John, one of the early disciples of Jesus put it this way in the Holy Bible, “In the beginning was the Word, and the Word was with God, and the Word was God. He was in the beginning with God.” (John 1:1-2) It is also very interesting to note that the Qur’an refers to Jesus as a Word from God.
Here is the sura 003.045 translated by three outstanding Arabic scholars:
1. YUSUFALI: Behold! the angels said: "O Mary! Allah giveth thee glad tidings of a Word from Him: his name will be Christ Jesus, the son of Mary, held in honour in this world and the Hereafter and of (the company of) those nearest to Allah;
2. PICKTHAL: (And remember) when the angels said: O Mary! Lo! Allah giveth thee glad tidings of a word from him, whose name is the Messiah, Jesus, son of Mary, illustrious in the world and the Hereafter, and one of those brought near (unto Allah).
3. SHAKIR: When the angels said: O Marium, surely Allah gives you good news with a Word from Him (of one) whose name is the '. Messiah, Isa son of Marium, worthy of regard in this world and the hereafter and of those who are made near (to Allah).
And, who is this Word? Both the Bible and the Qur’an say that this is Jesus (Isa). It is interesting to note that the Qur’an seems to recognize Jesus as the Christ, which most definitely is to associate Him with Divinity.
So, since this declaration is a fact agreed upon in both the Bible and in the Qur’an, how do we then reconcile this with the contradictions we find in both texts? Admittedly, we cannot reconcile all of these contradictions, but in this instance, reason alone argues that you cannot have the “our spirit” entering Mary to conceive a child—whom both the Bible and the Qur’an call “the word of God”—without that Word (Isa) being in the form of God. This fact of reason, however, we must accept by faith. So, although, we may not be able to describe God completely we do know that we can relate to Him personally since the Word became flesh and lived among us.
Furthermore, many of us have also experience God’s great mercy in the forgiveness of sin through Jesus Christ, the Son or Word of God.
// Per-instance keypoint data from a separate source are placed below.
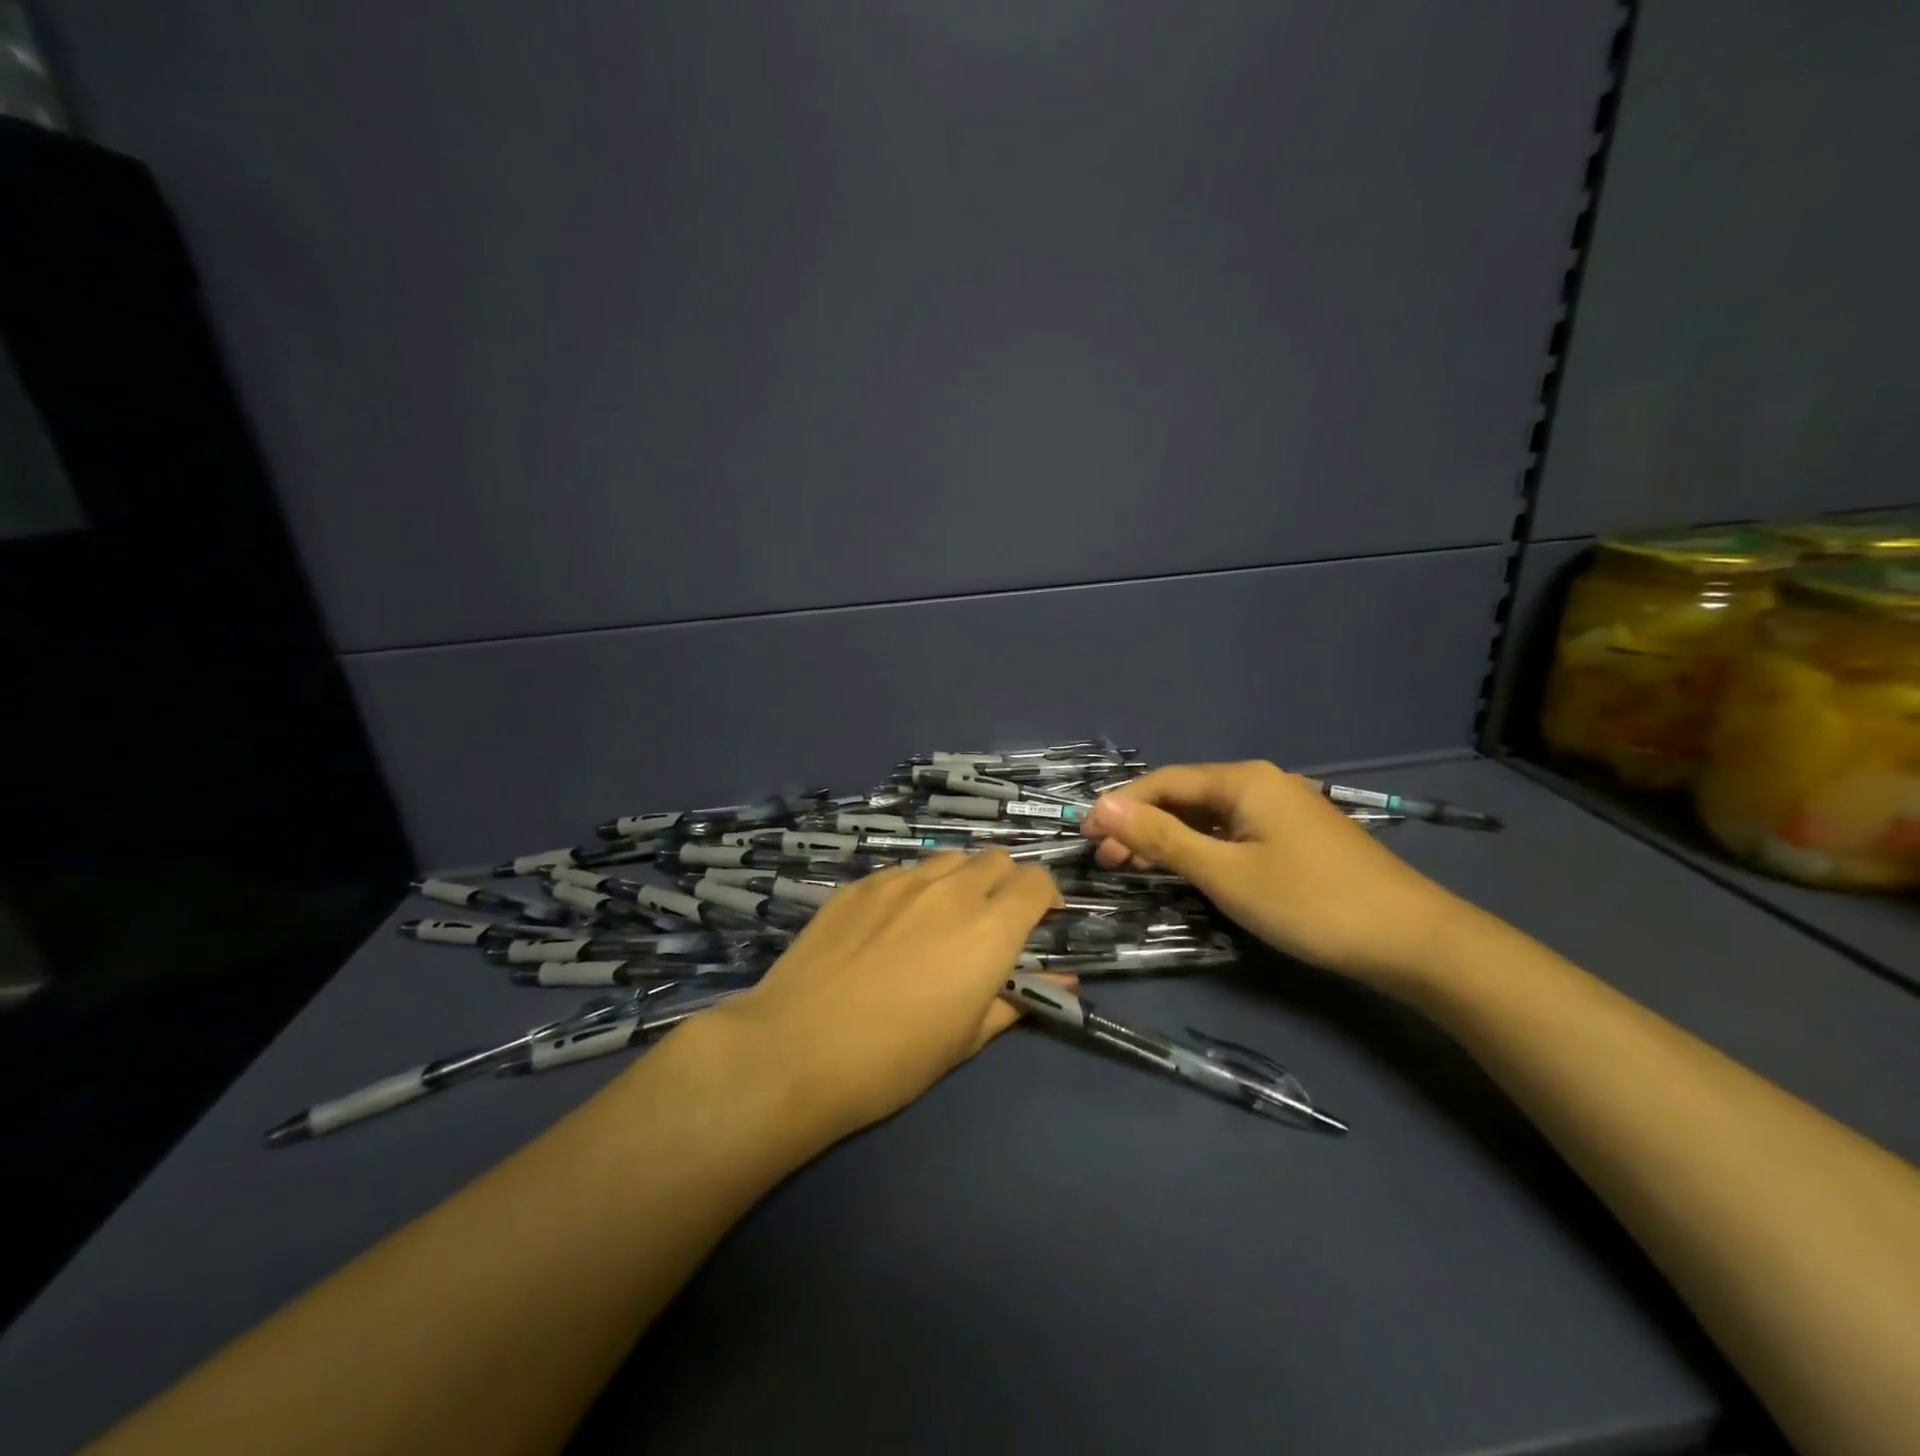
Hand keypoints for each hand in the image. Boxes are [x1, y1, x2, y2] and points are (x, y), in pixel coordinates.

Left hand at [711, 850, 1061, 1138]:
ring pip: (949, 858)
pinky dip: (914, 889)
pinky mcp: (859, 884)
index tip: (1038, 923)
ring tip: (941, 920)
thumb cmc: (895, 1058)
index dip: (1045, 898)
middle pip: (996, 859)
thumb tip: (1063, 983)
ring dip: (960, 880)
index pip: (1037, 881)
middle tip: (990, 923)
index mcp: (990, 927)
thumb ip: (1018, 1000)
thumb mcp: (969, 1038)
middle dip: (1004, 883)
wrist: (798, 1048)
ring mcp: (900, 881)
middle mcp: (951, 889)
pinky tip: (890, 926)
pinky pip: (903, 872)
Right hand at [1081, 761, 1470, 987]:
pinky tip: (1188, 871)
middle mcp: (1262, 783)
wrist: (1412, 939)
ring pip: (1209, 817)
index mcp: (1243, 780)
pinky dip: (1202, 849)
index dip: (1119, 806)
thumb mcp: (1224, 872)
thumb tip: (1100, 807)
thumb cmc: (1309, 902)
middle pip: (1185, 797)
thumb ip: (1160, 838)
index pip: (1163, 782)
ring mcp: (1283, 810)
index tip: (1084, 836)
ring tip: (1135, 869)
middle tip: (1107, 861)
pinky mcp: (1296, 837)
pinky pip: (1233, 833)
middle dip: (1141, 825)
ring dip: (1169, 840)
Otherwise, how can we say with any confidence that as the Koran states that God is The Most Merciful in Essence, The Compassionate, the Ever Forgiving, or The Loving and the Kind One unless we have some visible proof that He is.
Jesus is that proof!
Jesus came as God in the flesh; and, although, he never sinned (which the Koran confirms) and he was willing and did become our Savior by dying on the Cross suffering our punishment for us and was affirmed as such by God the Father when He raised Jesus the Son from the grave by the power of His Spirit.
I do trust this will satisfy a curious mind; however, if one wishes to argue, it will be absolutely impossible to convince them.